EXERCISE DATA:
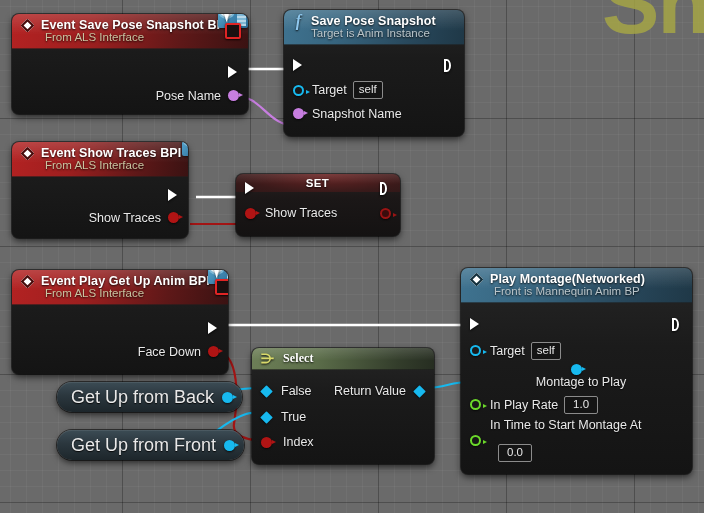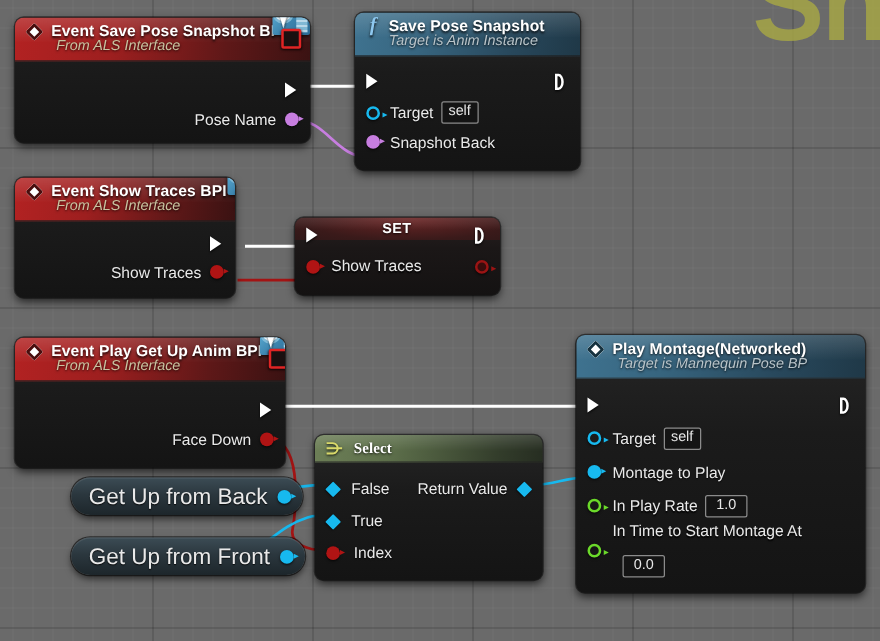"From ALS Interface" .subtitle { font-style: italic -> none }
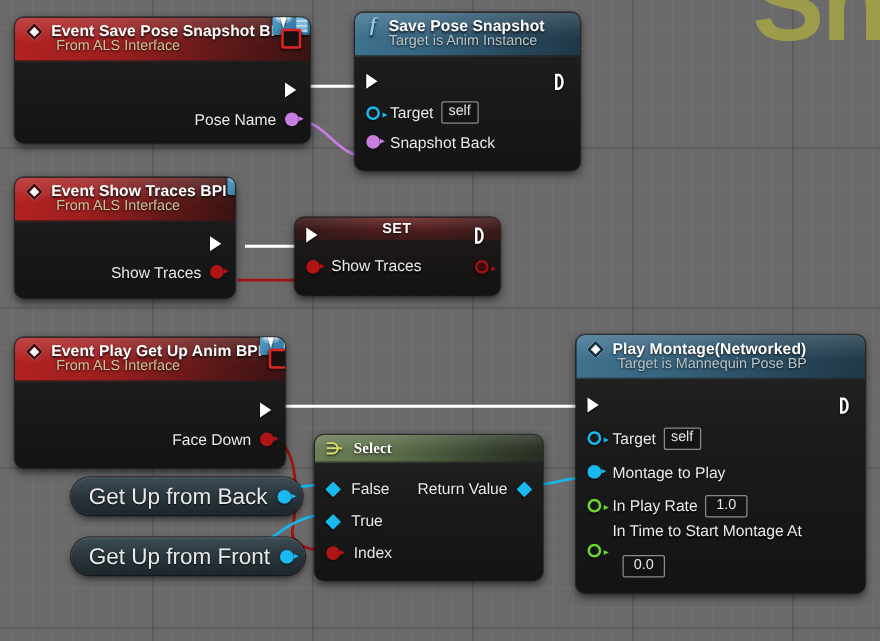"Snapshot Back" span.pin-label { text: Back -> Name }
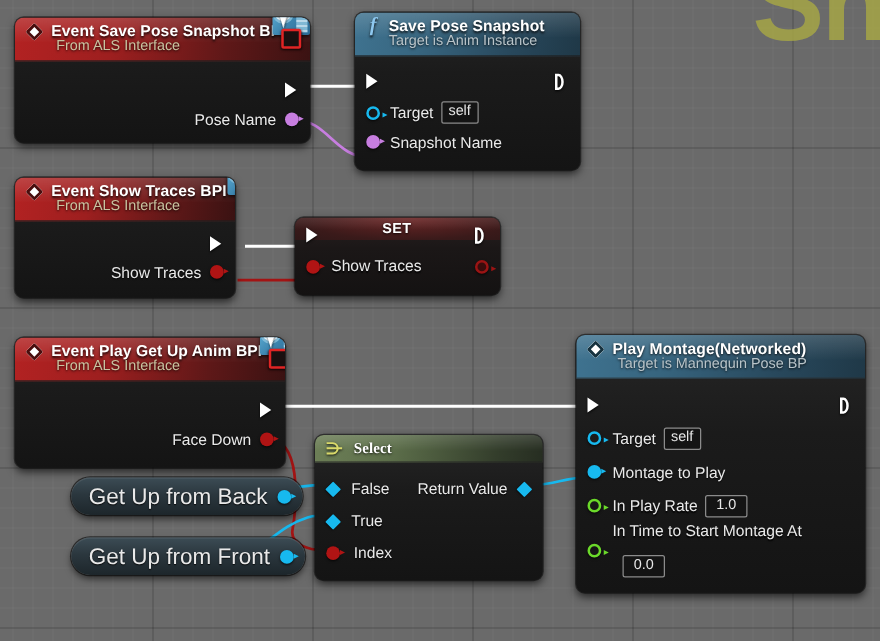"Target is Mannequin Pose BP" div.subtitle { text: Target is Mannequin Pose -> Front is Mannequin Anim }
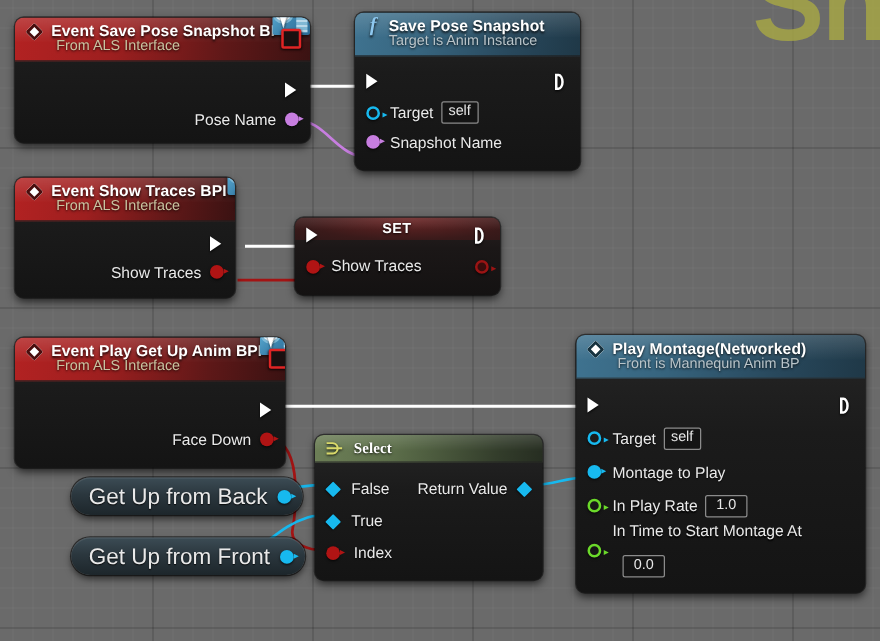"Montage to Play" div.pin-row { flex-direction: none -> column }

--

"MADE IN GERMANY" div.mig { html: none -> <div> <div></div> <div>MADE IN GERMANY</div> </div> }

INSTRUCTIONS TO FOLLOW:
Copy only the lines above from the one containing "font-style: italic ->" through the one containing "flex-direction: none ->", both included. Leave out the pictures.

ANSWER FOR THE TASK:
"From ALS Interface" .subtitle { font-style: italic -> none }
"Snapshot Back" span.pin-label { text: Back -> Name }
"Target is Mannequin Pose BP" div.subtitle { text: Target is Mannequin Pose -> Front is Mannequin Anim }
"Montage to Play" div.pin-row { flex-direction: none -> column }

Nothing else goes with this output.